What you are asked to do:
Can you express every line of the listing below as a JSON list of strings, one string per line, leaving out blank lines?

Items listed in a dataset:
---

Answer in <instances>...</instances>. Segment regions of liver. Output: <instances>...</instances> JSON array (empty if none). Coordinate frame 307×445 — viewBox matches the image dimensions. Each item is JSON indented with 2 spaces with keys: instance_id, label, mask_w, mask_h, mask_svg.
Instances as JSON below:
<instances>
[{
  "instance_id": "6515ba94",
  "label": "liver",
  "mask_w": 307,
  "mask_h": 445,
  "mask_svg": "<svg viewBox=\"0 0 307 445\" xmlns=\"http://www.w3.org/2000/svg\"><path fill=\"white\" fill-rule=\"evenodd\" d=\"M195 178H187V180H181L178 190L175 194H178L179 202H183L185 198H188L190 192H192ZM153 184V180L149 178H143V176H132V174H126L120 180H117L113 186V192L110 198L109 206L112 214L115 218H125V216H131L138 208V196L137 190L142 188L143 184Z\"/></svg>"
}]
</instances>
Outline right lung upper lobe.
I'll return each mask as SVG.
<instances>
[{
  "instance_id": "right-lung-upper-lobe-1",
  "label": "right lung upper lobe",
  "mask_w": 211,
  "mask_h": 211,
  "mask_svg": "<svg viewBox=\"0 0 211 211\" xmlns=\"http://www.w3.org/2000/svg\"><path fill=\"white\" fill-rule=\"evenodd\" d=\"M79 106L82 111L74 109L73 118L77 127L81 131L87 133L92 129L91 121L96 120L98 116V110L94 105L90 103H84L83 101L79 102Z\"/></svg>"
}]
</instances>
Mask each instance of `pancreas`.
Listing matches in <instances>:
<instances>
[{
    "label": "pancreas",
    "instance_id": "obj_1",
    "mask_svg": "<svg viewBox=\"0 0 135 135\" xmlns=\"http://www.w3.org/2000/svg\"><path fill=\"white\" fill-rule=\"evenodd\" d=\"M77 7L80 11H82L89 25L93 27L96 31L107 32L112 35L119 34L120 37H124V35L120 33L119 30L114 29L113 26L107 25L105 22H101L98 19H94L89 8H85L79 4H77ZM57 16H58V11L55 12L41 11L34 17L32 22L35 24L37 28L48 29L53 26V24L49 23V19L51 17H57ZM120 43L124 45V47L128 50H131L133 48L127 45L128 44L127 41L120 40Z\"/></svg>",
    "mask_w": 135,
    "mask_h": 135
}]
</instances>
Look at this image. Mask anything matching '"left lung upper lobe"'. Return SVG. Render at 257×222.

---

Solution to the problem:
[
  "Answer in <instances>...</instances>. Segment regions of liver. Output: <instances>...</instances> JSON array (empty if none). Coordinate frame 307×445 — viewBox matches the image dimensions. Each item is JSON indented with 2 spaces with keys: instance_id, label, mask_w, mask_h, mask_svg.",
  "Instances as JSON below:",
  "<instances>",
  "[{",
  "  \"instance_id\": \"6515ba94\",",
  "  \"label\": \"liver\",",
  "  \"mask_w\": 307,",
  "  \"mask_h\": 445,",
  "  \"mask_svg\": \"<svg viewBox=\\\"0 0 307 445\\\" xmlns=\\\"http://www.w3.org/2000/svg\\\"><path fill=\\\"white\\\" fill-rule=\\\"evenodd\\\" d=\\\"M195 178H187V180H181L178 190L175 194H178L179 202H183L185 198H188L190 192H192ZM153 184V180L149 178H143V176H132V174H126L120 180H117L113 186V192L110 198L109 206L112 214L115 218H125V216H131L138 208V196L137 190L142 188L143 184Z\\\"/></svg>\"",
  "}]",
  "</instances>",
  "Outline right lung upper lobe.",
  "I'll return each mask as SVG.",
  "<instances>",
  "[{",
  "  \"instance_id\": \"right-lung-upper-lobe-1\",",
  "  \"label\": \"right lung upper lobe\",",
  "  \"mask_w\": 211,",
  "  \"mask_h\": 211,",
  "  \"mask_svg\": \"<svg viewBox=\\\"0 0 211 211\\\" xmlns=\\\"http://www.w3.org/2000/svg\\\"><path fill=\\\"white\\\" fill-rule=\\\"evenodd\\\" d=\\\"M79 106L82 111L74 109L73 118L77 127L81 131L87 133L92 129L91 121L96 120L98 116V110L94 105L90 103H84L83 101L79 102Z\\\"/></svg>\"",
  "}]",
  "</instances>",
  "Mask each instance of `pancreas`.",
  "Listing matches in <instances>:",
  "<instances>",
  "[{",
  "    \"label\": \"pancreas\",",
  "    \"instance_id\": \"obj_1\",",
  "    \"mask_svg\": \"<svg viewBox=\\\"0 0 135 135\\\" xmlns=\\\"http://www.w3.org/2000/svg\\\"><path fill=\\\"white\\\" fill-rule=\\\"evenodd\\\" d=\\\"M77 7L80 11H82L89 25L93 27L96 31L107 32L112 35L119 34L120 37H124V35L120 33L119 30L114 29L113 26L107 25L105 22H101L98 19H94L89 8H85L79 4H77ZM57 16H58V11L55 12L41 11L34 17L32 22L35 24L37 28L48 29L53 26V24L49 23V19L51 17H57ZM120 43L124 45V47L128 50H131L133 48L127 45L128 44L127 41L120 40Z\\\"/></svg>\",",
  "    \"mask_w\": 135,",
  "    \"mask_h\": 135",
  "}]",
  "</instances>",
  "Look at this image. Mask anything matching '\"left lung upper lobe\"'. Return SVG. Render at 257×222."
]